If you swap the $dsn definitions, both foo() and bar() will create their own database when the PDO connection is created (and free it once $conn goes out of scope). Additionally, if you remove the $_ =, the memory of the database will be freed as there's no longer any open connection, so it'll behave identically to :memory:.

Practical use case

This lets me support :memory: in my tenancy package for testing tenant databases, providing a nice speedup. During the tenant creation process there's a lot of logic that essentially keeps connecting to and disconnecting from the tenant DB. Users may also switch to the central context using tenancy()->end() or tenancy()->central(closure) which closes the tenant connection.

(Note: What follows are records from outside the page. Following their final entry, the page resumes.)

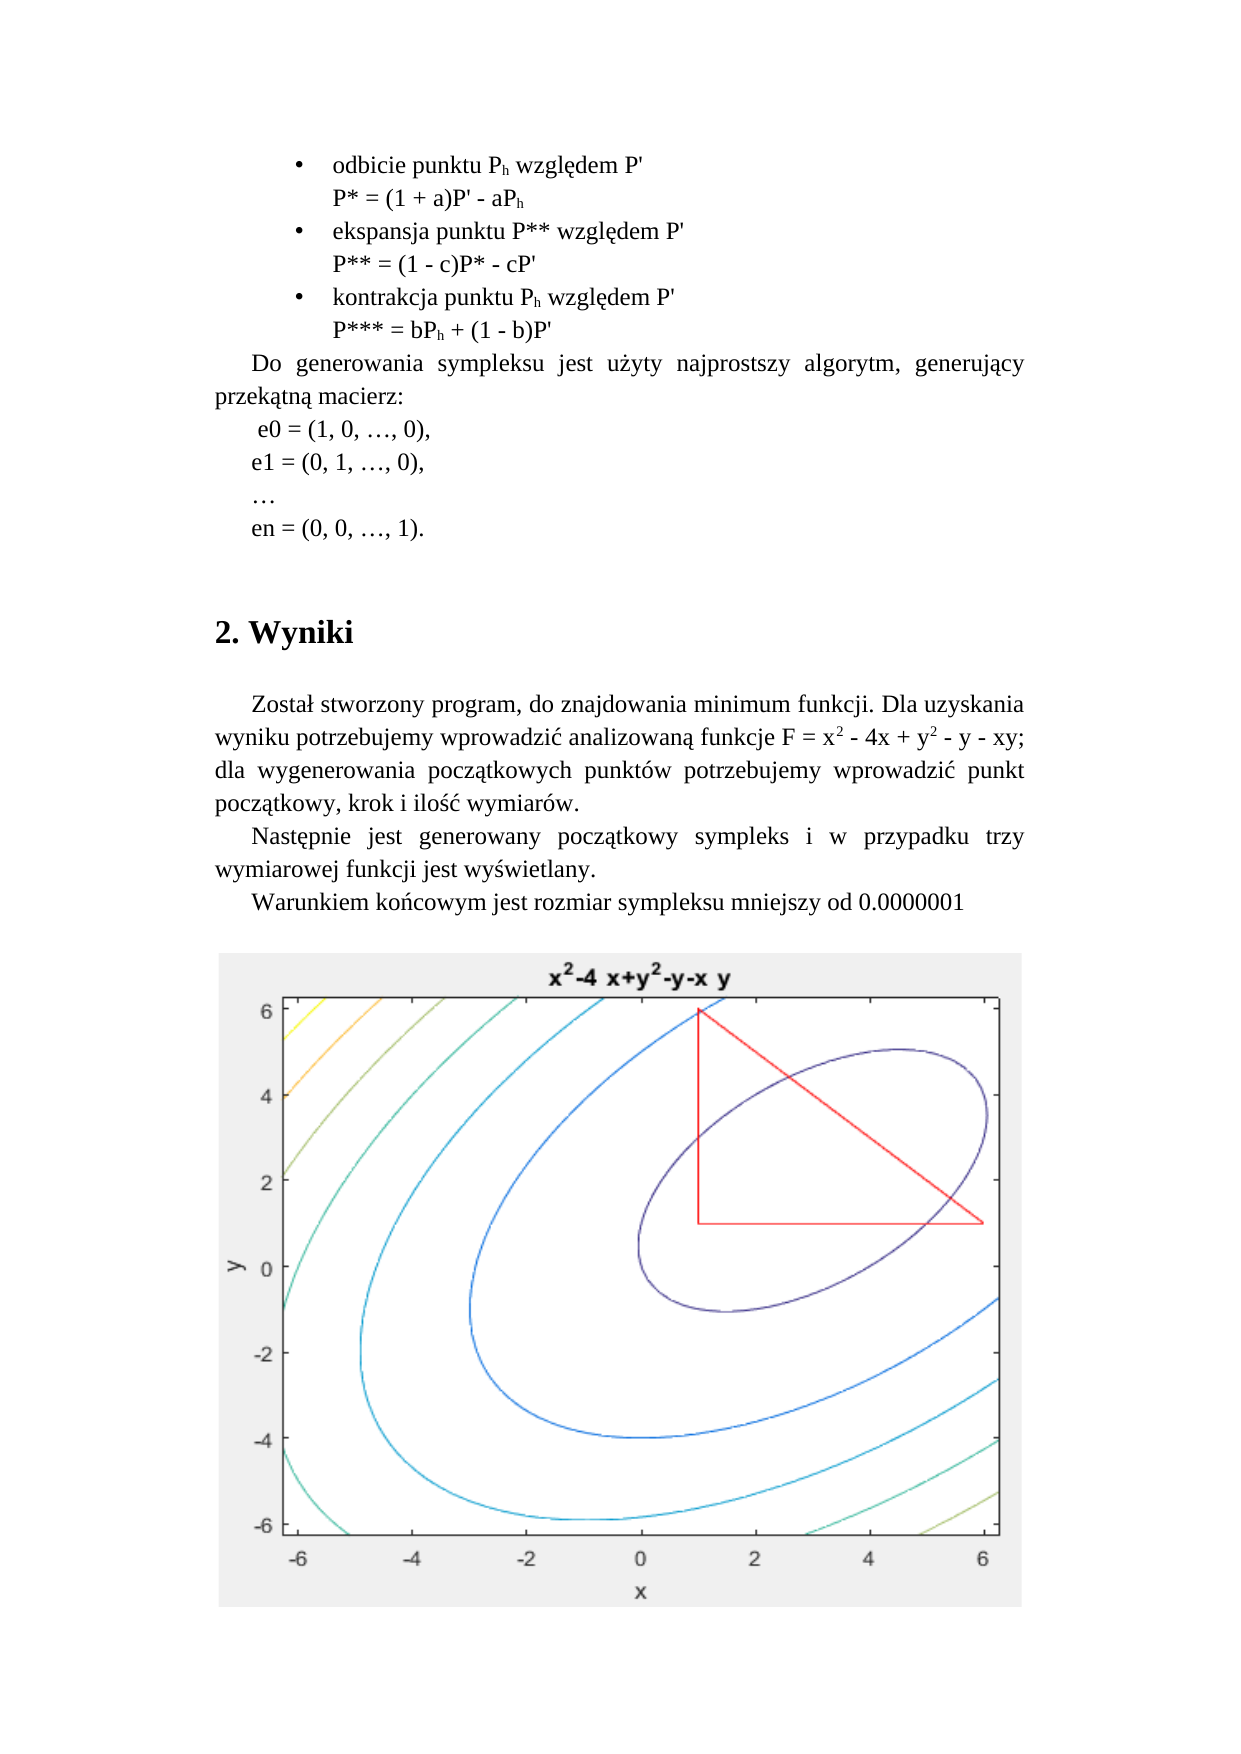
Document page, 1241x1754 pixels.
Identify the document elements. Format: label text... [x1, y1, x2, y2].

text 2. Wyniki [214, 612, 1090, 651]
text Następnie jest generowany początkowy sympleks i w przypadku trzy wymiarowej funkcji jest wyświetlany. [214, 821, 1025, 883]
list kontrakcja punktu Ph względem P' [295, 282, 1090, 311]
list P** = (1 - c)P* - cP' [295, 249, 1090, 278]
list P* = (1 + a)P' - aPh [295, 183, 1090, 212]
text Warunkiem końcowym jest rozmiar sympleksu mniejszy od 0.0000001 [214, 887, 1025, 916]
text Do generowania sympleksu jest użyty najprostszy algorytm, generujący przekątną macierz: [214, 348, 1025, 410]
text en = (0, 0, …, 1). [214, 513, 1025, 542]
picture [218, 953, 1022, 1607]
text e0 = (1, 0, …, 0), [214, 414, 1025, 443]
text … [214, 480, 1025, 509]
text e1 = (0, 1, …, 0), [214, 447, 1025, 476]
list odbicie punktu Ph względem P' [295, 150, 1090, 179]
list P*** = bPh + (1 - b)P' [295, 315, 1090, 344]
text Został stworzony program, do znajdowania minimum funkcji. Dla uzyskania wyniku potrzebujemy wprowadzić analizowaną funkcje F = x2 - 4x + y2 - y - xy; dla wygenerowania początkowych punktów potrzebujemy wprowadzić punkt początkowy, krok i ilość wymiarów. [214, 689, 1025, 817]
list ekspansja punktu P** względem P' [295, 216, 1090, 245]
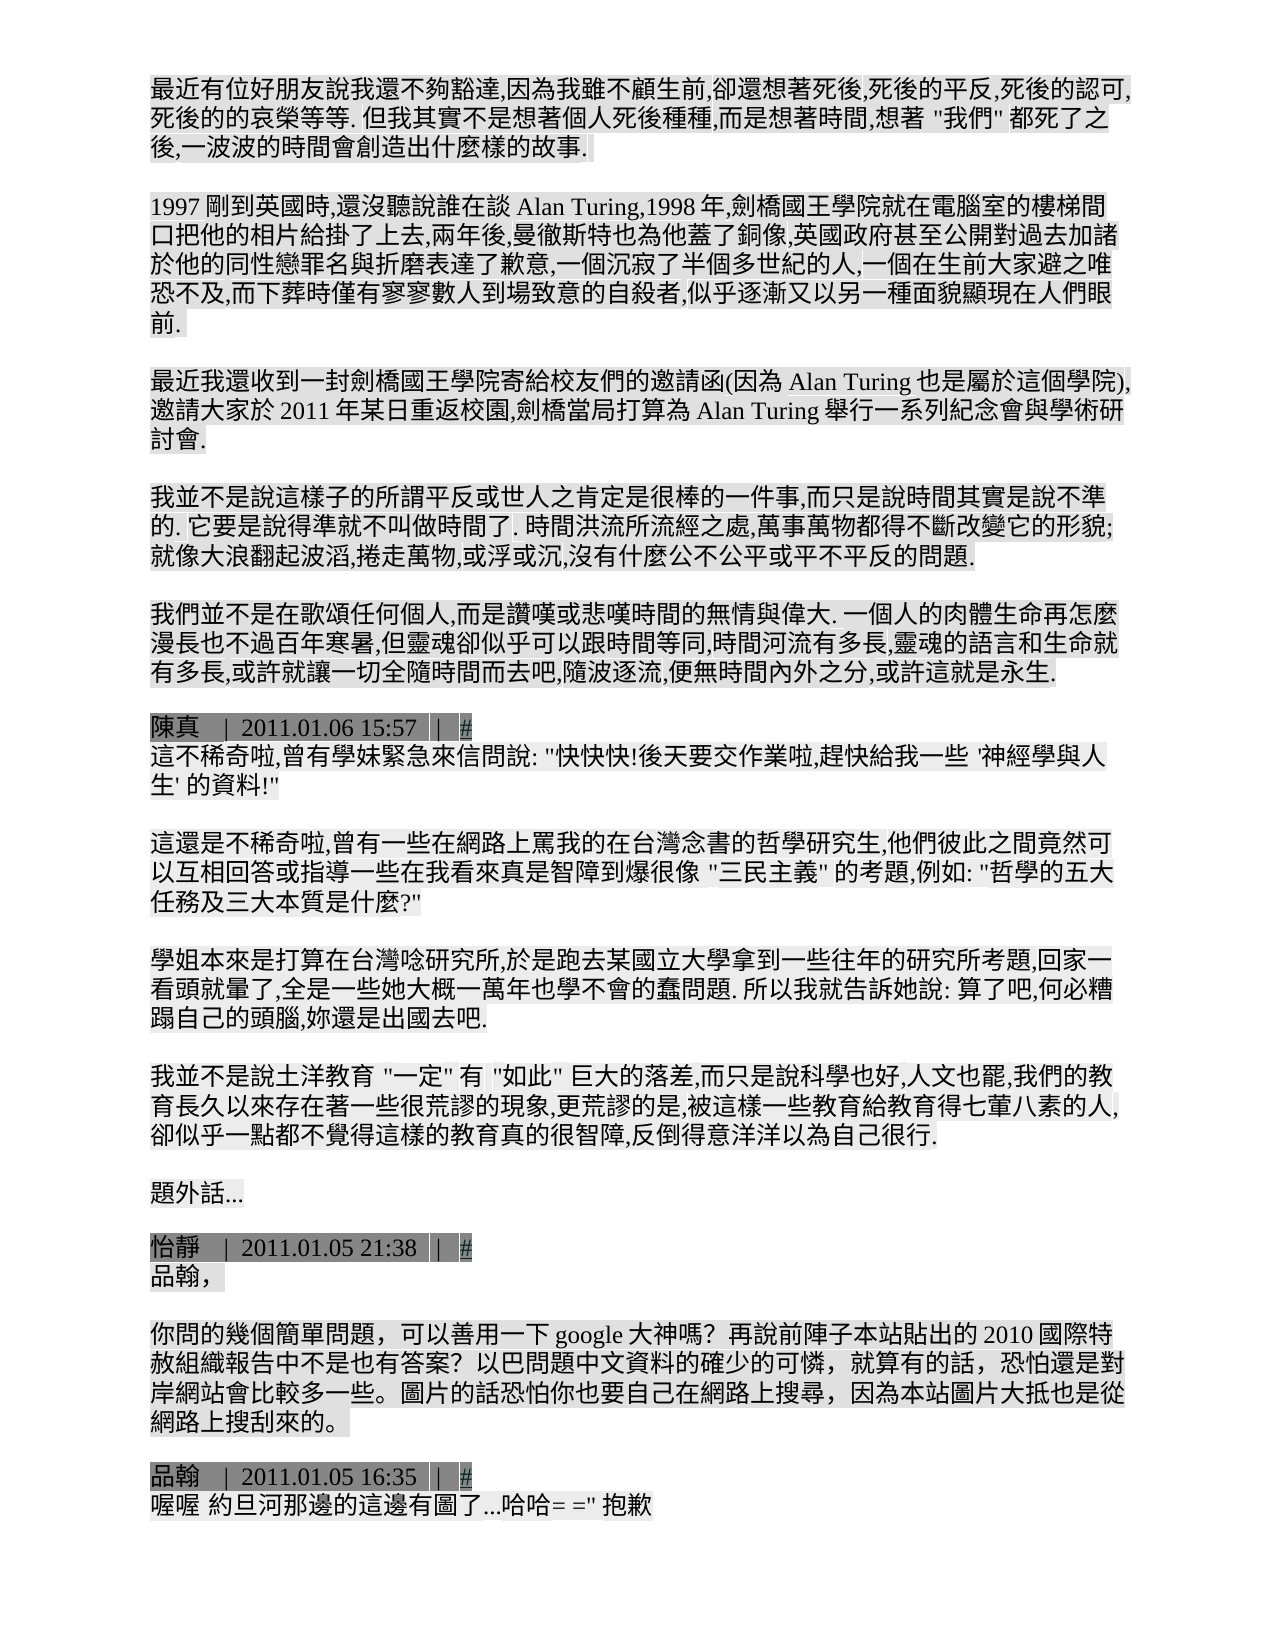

With named databases, I only need to keep a connection to the tenant DB alive somewhere (literally just register_shutdown_function(fn () => $conn) works) and then the package can seamlessly connect to and disconnect from tenant databases that live entirely in process memory and don't need any special cleanup.

Code style

I could just check for mode=memory but that could in theory be part of a real filename. Don't think it'd make anything vulnerable if the realpath() check got skipped, but I went with ?mode || &mode just in case since it's a little more restrictive.

The DSN syntax for named in-memory databases is just mode=memory in URI format typically paired with cache=shared. The order being arbitrary.

I also tried to respect the 3 char rule in the comment but couldn't think of anything that'd fit here better, so the last line is an extra character shorter.